-- Information provided start --

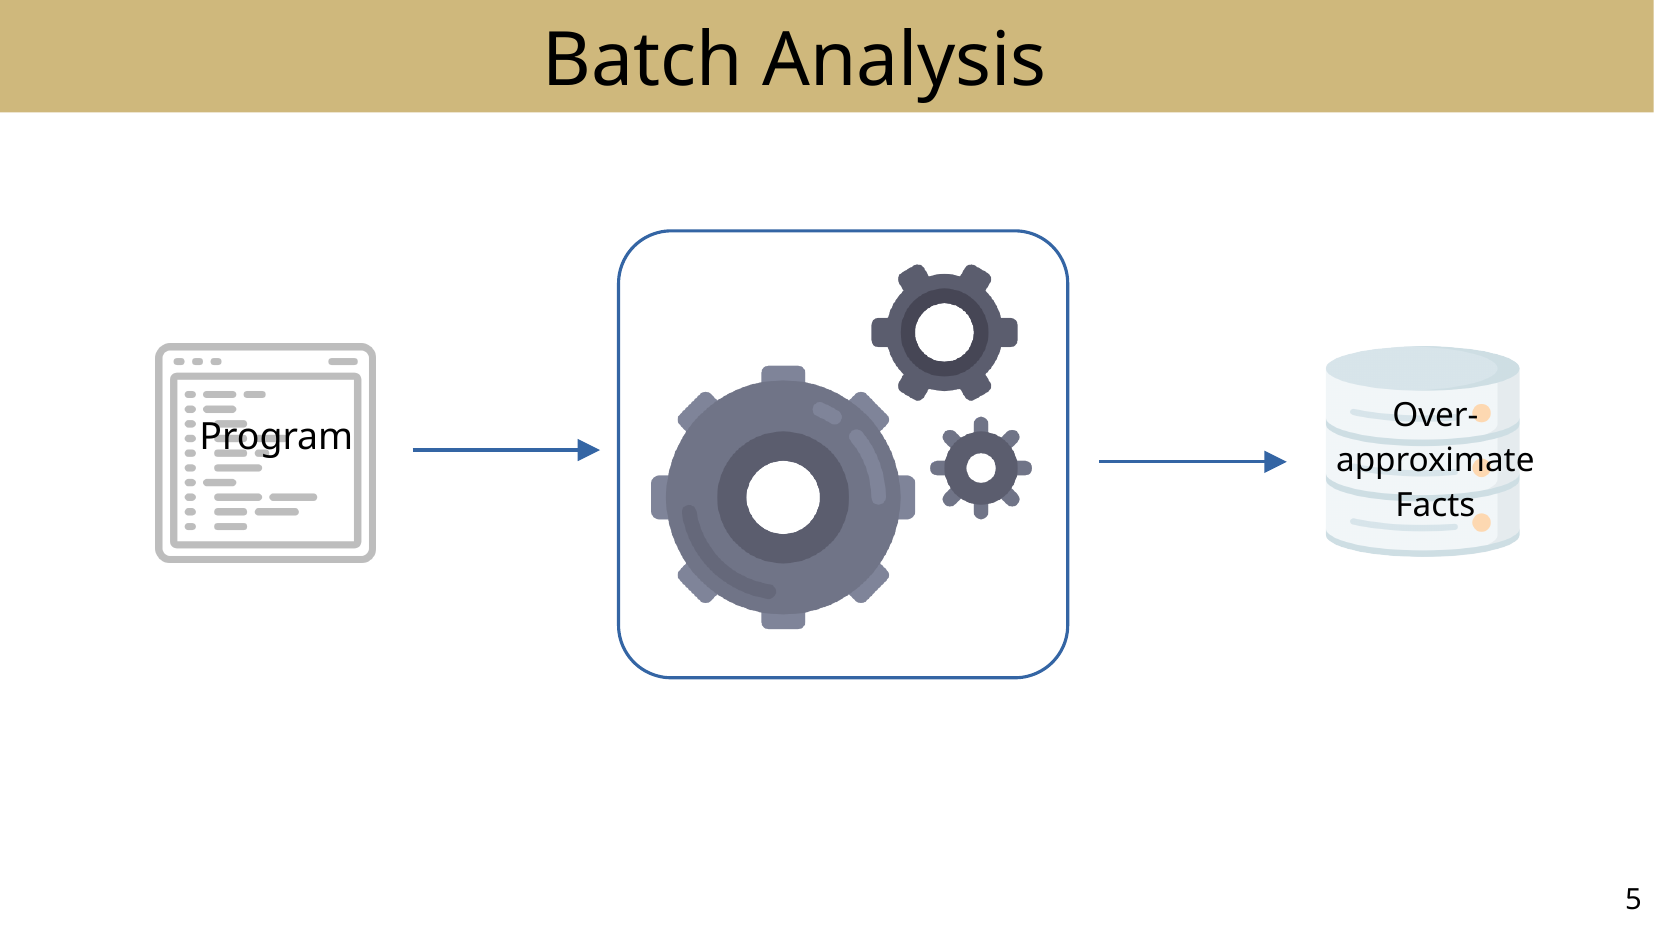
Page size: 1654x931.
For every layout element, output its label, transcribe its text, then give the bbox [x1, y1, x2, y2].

picture [155, 343, 376, 563]
picture [651, 256, 1032, 637]
text_box Over- approximate Facts [1335, 390, 1569, 520]
text_box Program [199, 409, 364, 458]
title Batch Analysis [0, 0, 1576, 113]
picture [1317, 346, 1528, 557]
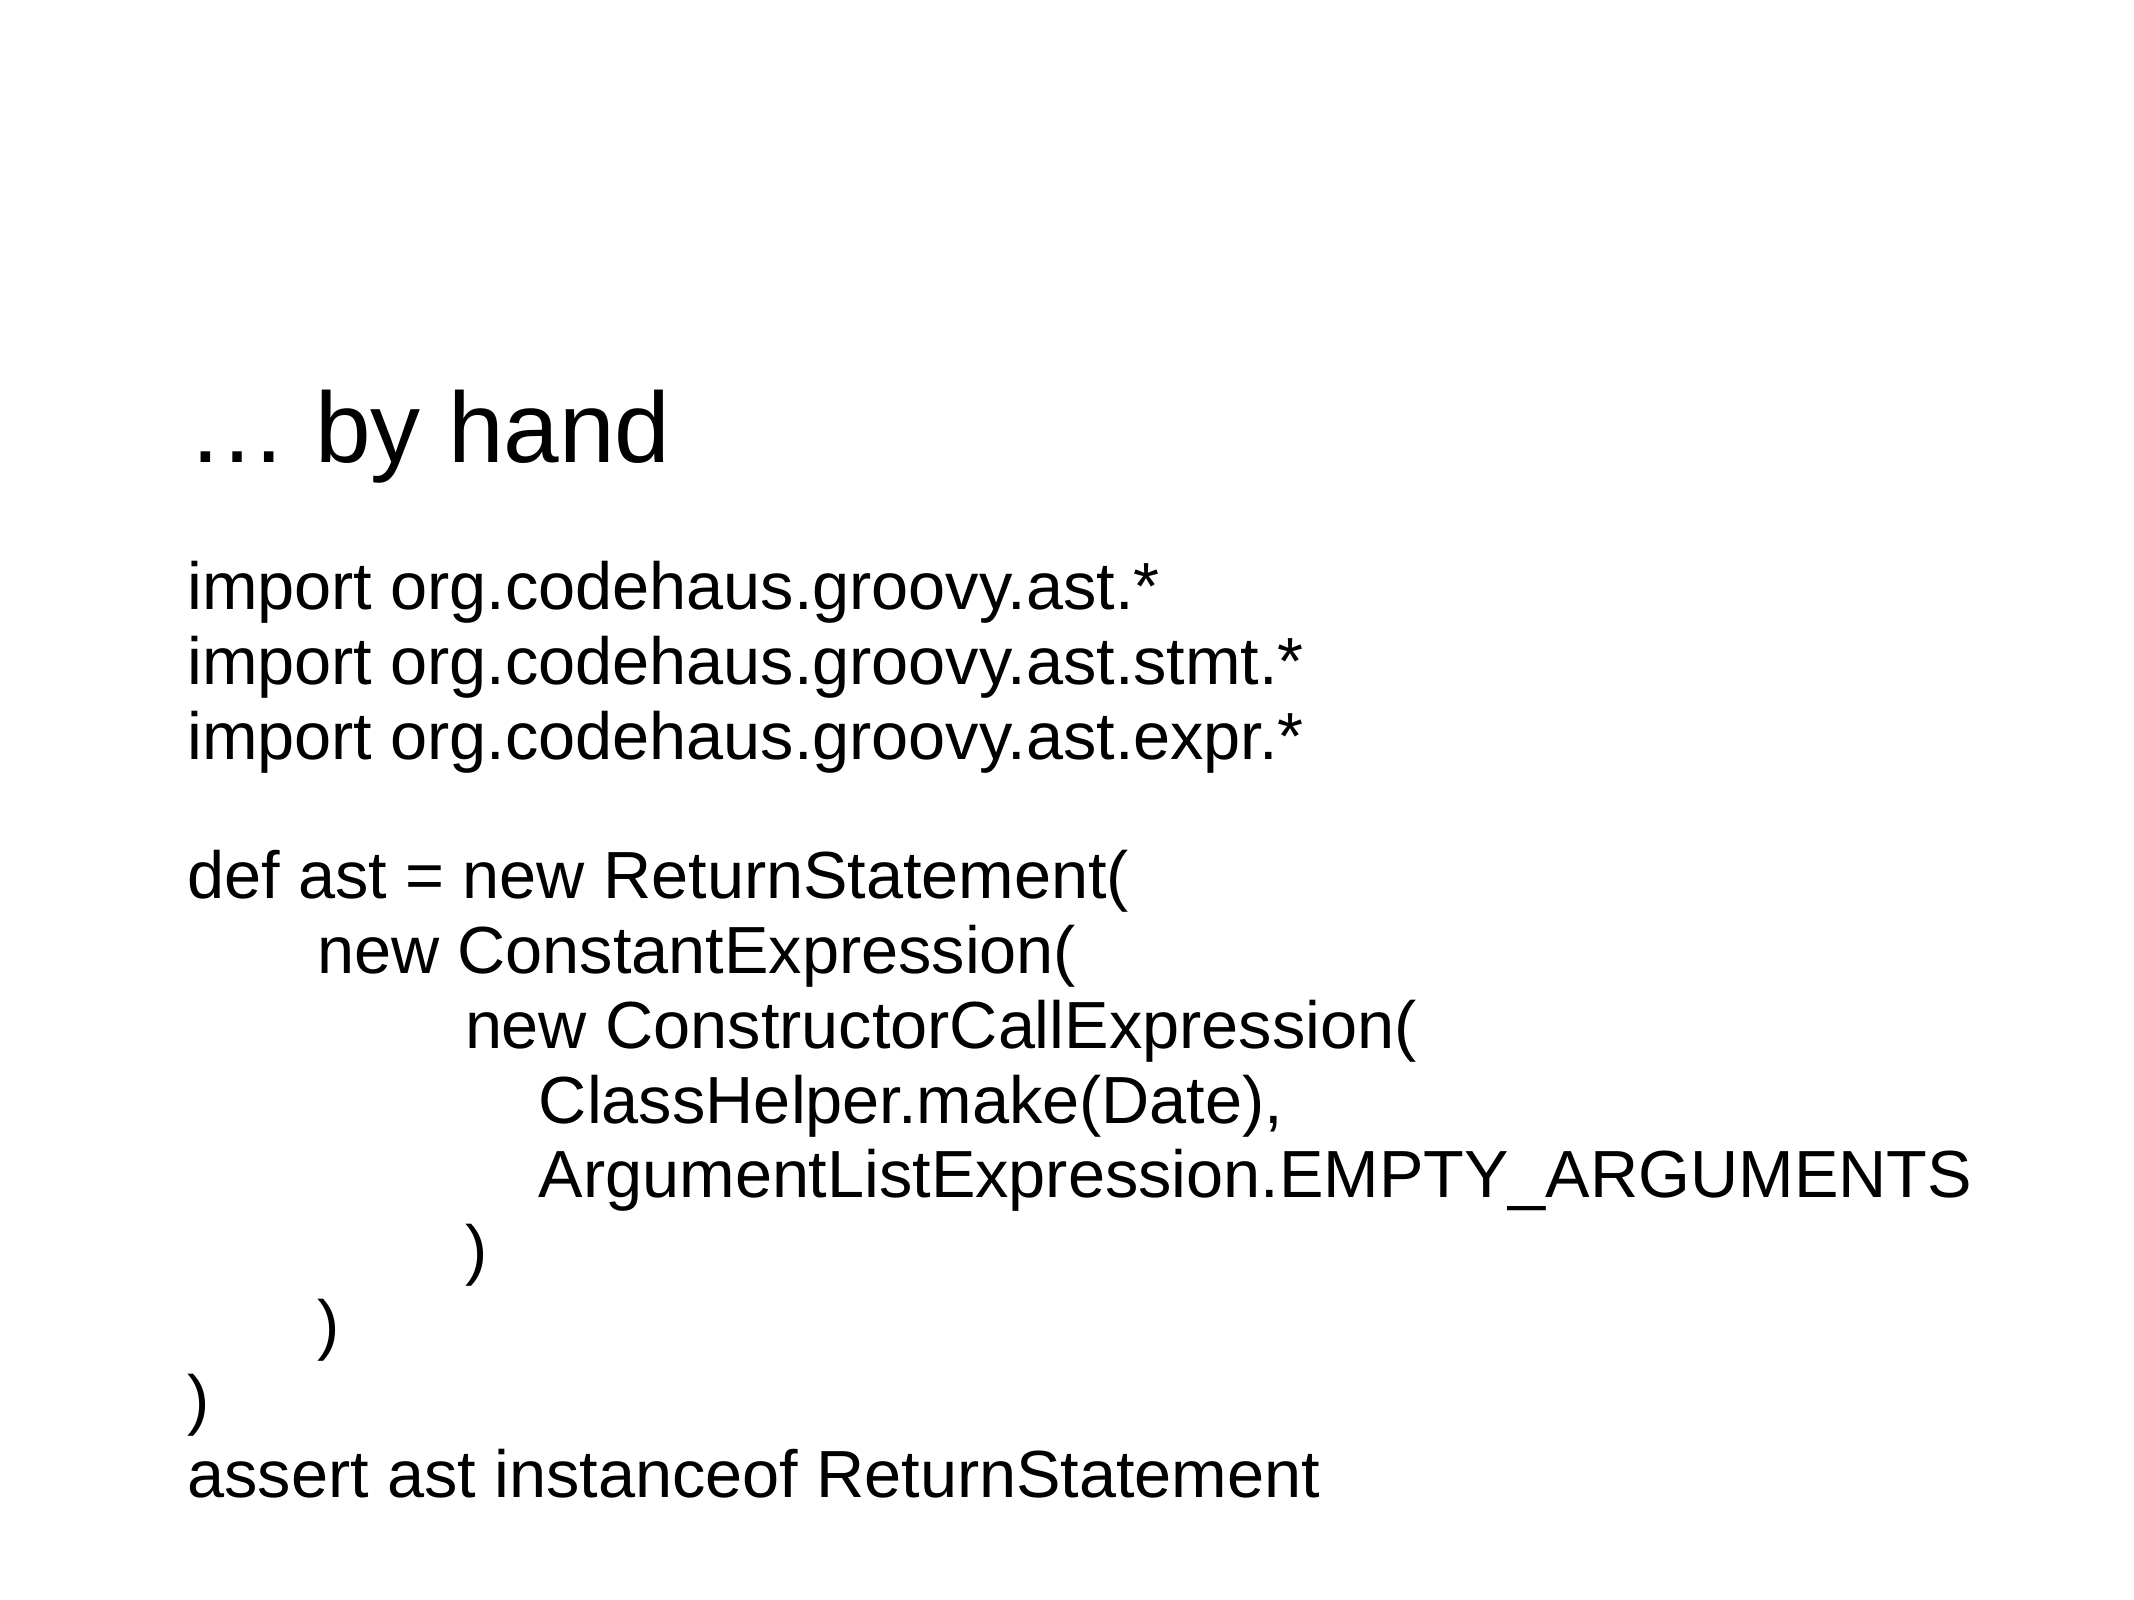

-- Information provided end --

Exercise task: Rewrite the records with "layout element" changed to "page region" and everything else kept the same. Omit the pictures from your answer.

Solution to the exercise:
Page size: 1654x931.
For every page region, output its label, transcribe its text, then give the bbox [x1, y1, x2, y2].

picture [155, 343, 376, 563]
picture [651, 256, 1032, 637]
text_box Over- approximate Facts [1335, 390, 1569, 520]
text_box Program [199, 409, 364, 458]
title Batch Analysis [0, 0, 1576, 113]
picture [1317, 346, 1528, 557]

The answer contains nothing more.